- [What to produce]: Retype, word for word, the lines from the first line of the entries through the line that holds "Наказ Акціонера № 24 від"; leave out the pictures.

───── Data shown

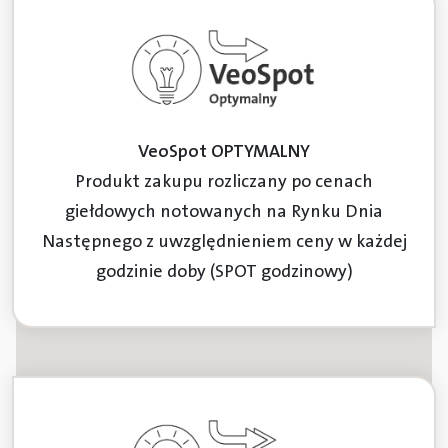
VeoSpot OPTYMALNY
Produkt zakupu rozliczany po cenach
giełdowych notowanych na Rynku Dnia
Następnego z uwzględnieniem ceny w każdej
godzinie doby (SPOT godzinowy)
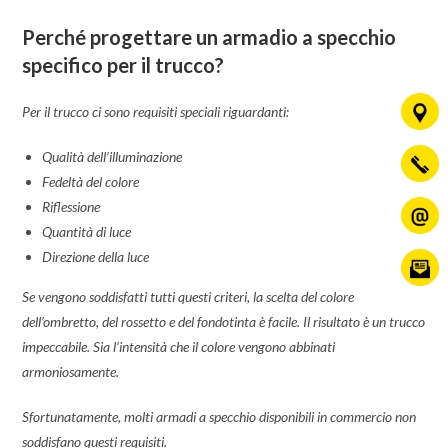
Perché progettare un armadio a specchio
specifico per il trucco?
Per il trucco ci sono requisiti speciali riguardanti:
Qualità dell’illuminazione
Fedeltà del colore
Riflessione
Quantità di luce
Direzione della luce
Se vengono soddisfatti tutti questi criteri, la scelta del colore
dell’ombretto, del rossetto e del fondotinta è facile. Il risultato è un trucco
impeccabile. Sia l‘intensità che il colore vengono abbinati
armoniosamente.
Sfortunatamente, molti armadi a specchio disponibili in commercio non
soddisfano questi requisiti.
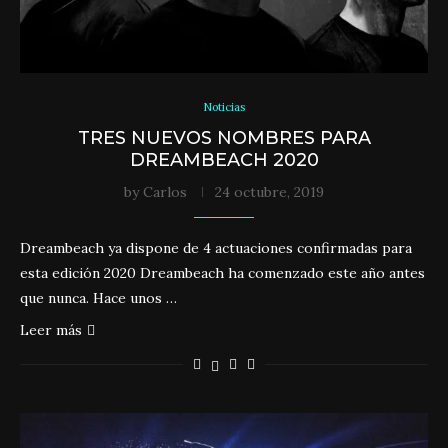
Noticias
TRES NUEVOS NOMBRES PARA
DREAMBEACH 2020
by
Carlos
24 octubre, 2019
Dreambeach ya dispone de 4 actuaciones confirmadas para
esta edición 2020 Dreambeach ha comenzado este año antes
que nunca. Hace unos …
Leer más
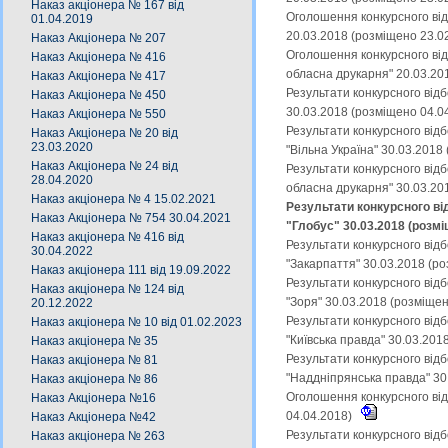
Наказ акціонера № 167 від
Оголошення конкурсного від
01.04.2019
20.03.2018 (розміщено 23.0
Наказ Акціонера № 207
Оголошення конкурсного від
Наказ Акціонера № 416
обласна друкарня" 20.03.20
Наказ Акціонера № 417
Результати конкурсного від
Наказ Акціонера № 450
30.03.2018 (розміщено 04.0
Наказ Акціонера № 550
Результати конкурсного від
Наказ Акціонера № 20 від
23.03.2020
"Вільна Україна" 30.03.2018
Наказ Акціонера № 24 від
Результати конкурсного від
28.04.2020
обласна друкарня" 30.03.20
Наказ акціонера № 4 15.02.2021
Результати конкурсного ві
Наказ Акціонера № 754 30.04.2021
"Глобус" 30.03.2018 (розмі
Наказ акціонера № 416 від
Результати конкурсного від
30.04.2022
"Закарпаття" 30.03.2018 (р
Наказ акціонера 111 від 19.09.2022
Результати конкурсного від
Наказ акціонера № 124 від
"Зоря" 30.03.2018 (розміще
20.12.2022
Результати конкурсного від
Наказ акціонера № 10 від 01.02.2023
"Київська правда" 30.03.201
Наказ акціонера № 35
Результати конкурсного від
Наказ акціонера № 81
"Наддніпрянська правда" 30
Наказ акціонера № 86
Оголошення конкурсного від
Наказ Акціонера №16
04.04.2018)
Наказ Акціонера №42
Результати конкурсного від
Наказ акціонера № 263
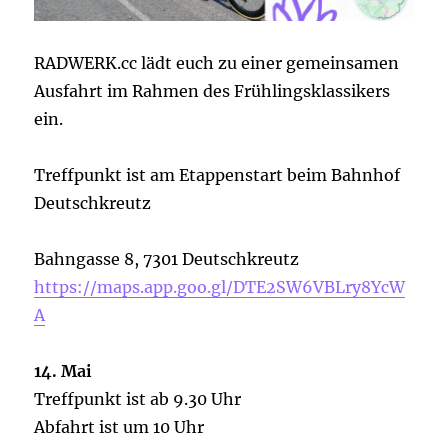
RADWERK.cc lädt euch zu einer gemeinsamen
Ausfahrt im Rahmen des Frühlingsklassikers
ein.
Treffpunkt ist am Etappenstart beim Bahnhof
Deutschkreutz
Bahngasse 8, 7301 Deutschkreutz
https://maps.app.goo.gl/DTE2SW6VBLry8YcW
A
14. Mai
Treffpunkt ist ab 9.30 Uhr
Abfahrt ist um 10 Uhr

──────────

- [Reply to the task]:
VeoSpot OPTYMALNY
Produkt zakupu rozliczany po cenach
giełdowych notowanych na Rynku Dnia
Następnego z uwzględnieniem ceny w każdej
godzinie doby (SPOT godzinowy)
Perché progettare un armadio a specchio
specifico per il trucco?
Per il trucco ci sono requisiti speciali riguardanti:
Qualità dell’illuminazione
Fedeltà del colore
Riflessione
Quantità di luce
Direzione della luce
Se vengono soddisfatti tutti questi criteri, la scelta del colore
dell’ombretto, del rossetto e del fondotinta è facile. Il risultato è un trucco
impeccabile. Sia l‘intensità che il colore vengono abbinati
armoniosamente.
Sfortunatamente, molti armadi a specchio disponibili in commercio non
soddisfano questi requisiti.
Noticias
TRES NUEVOS NOMBRES PARA
DREAMBEACH 2020
by
Carlos
24 octubre, 2019
Dreambeach ya dispone de 4 actuaciones confirmadas para
esta edición 2020 Dreambeach ha comenzado este año antes
que nunca. Hace unos …
Leer más
Наказ акціонера № 167 від
Оголошення конкурсного від
01.04.2019
20.03.2018 (розміщено 23.0
Наказ Акціонера № 207
Оголошення конкурсного від
Наказ Акціонера № 416
обласна друкарня" 20.03.20
Наказ Акціонера № 417
Результати конкурсного від
Наказ Акціонера № 450
30.03.2018 (розміщено 04.0
Наказ Акціонера № 550
Результати конкурсного від
Наказ Акціонера № 20 від
23.03.2020
"Вільна Україна" 30.03.2018
Наказ Акціонера № 24 від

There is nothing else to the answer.